── EXTRACT PROVIDED
A note as far as what constitutes an adventure game: Is it puzzles? Non-linearity? Story? A rich setting that doesn’t rely completely on shooting for its core mechanics? I’d argue that any game that places more emphasis on a deep narrative and some level of puzzles is an adventure game. Some of the games have action and horror elements too, but that’s hardly the core of their experience. Or perhaps this is more a list of “game adventures” than strictly “adventure games.”

Braid

Beyond Good & Evil – Beyond good, anyway. A “Zelda clone” at face value, BG&E polishes up everything that series did well and brings it home with a lovable, fleshed out cast of characters and unique setting. Jade may well be the greatest heroine the medium has yet seen. And with a sequel due next year, you’d all do best to check this out while you still can.

Braid – TGR’s Game of the Year 2008, Braid tells the story of… well, that’s a good question. Unrequited love? Nostalgia for times since past? The creation of the atomic bomb? Braid is as open to interpretation as any game I’ve ever played, and furthermore, it’s just a damn good puzzle game. Perhaps one of the most fiendishly difficult and clever in the history of the medium.

Call of Cthulhu – Something’s rotten in the state of Innsmouth. With the haunting mythology of Lovecraft as a starting point, Call of Cthulhu succeeds admirably at realizing his foggy, turn of the century, port town from hell. Somewhere I’d never want to be in real life, but never want to leave in a game. Funny thing, that.
────
── GIVEN MATERIAL
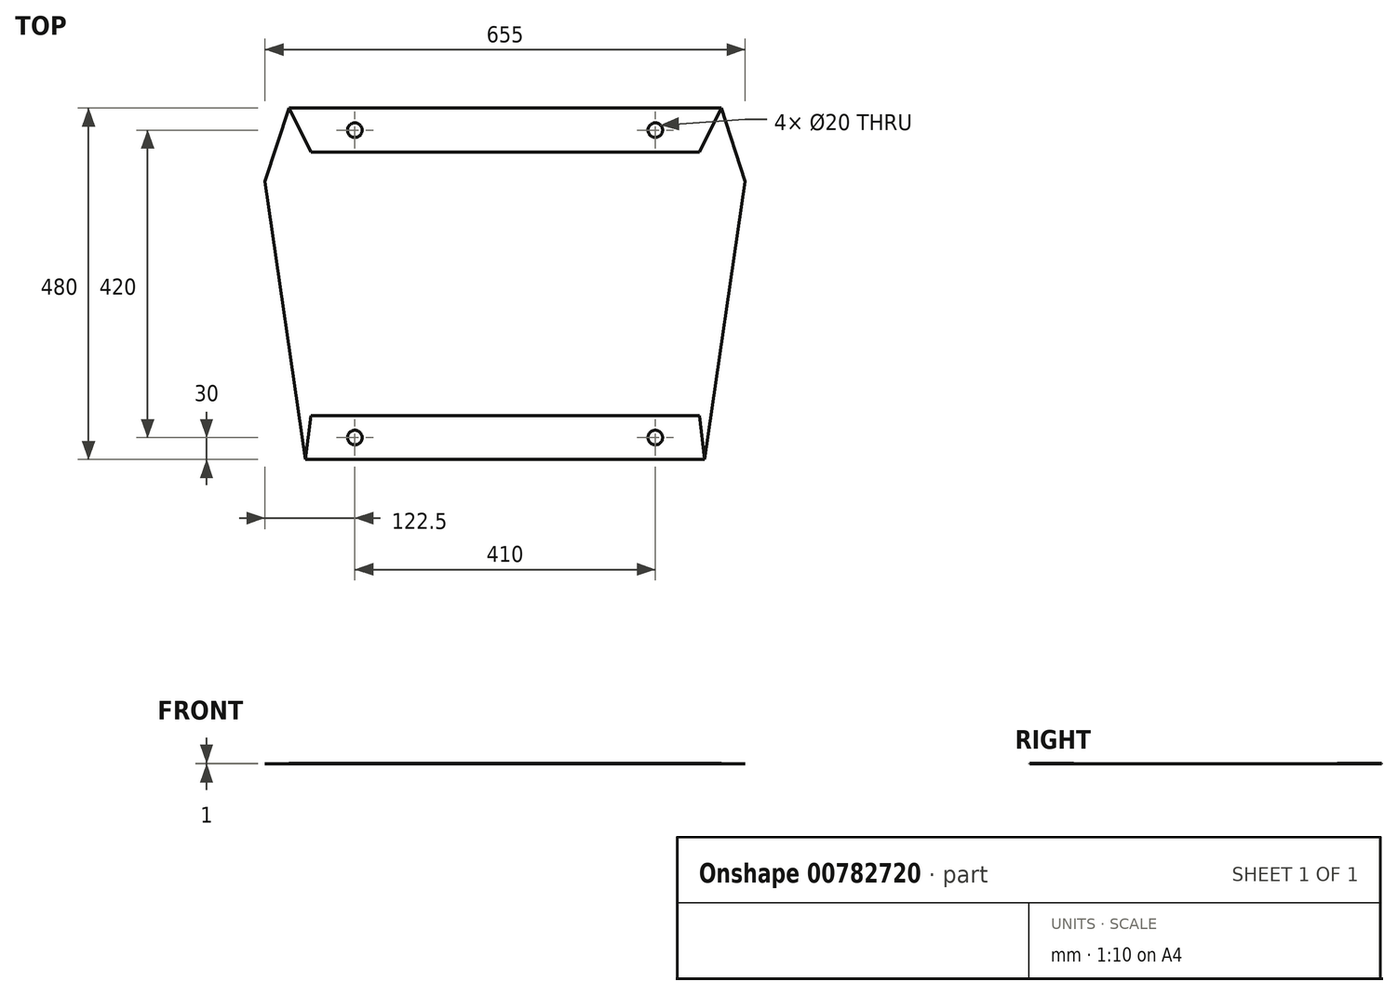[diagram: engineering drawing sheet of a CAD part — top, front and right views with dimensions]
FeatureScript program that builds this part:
────
TO BE DONE:
According to the list of adventure games, which title was TGR's Game of the Year 2008? The lines have no connection to the text.

EXERCISE RESPONSE:
Braid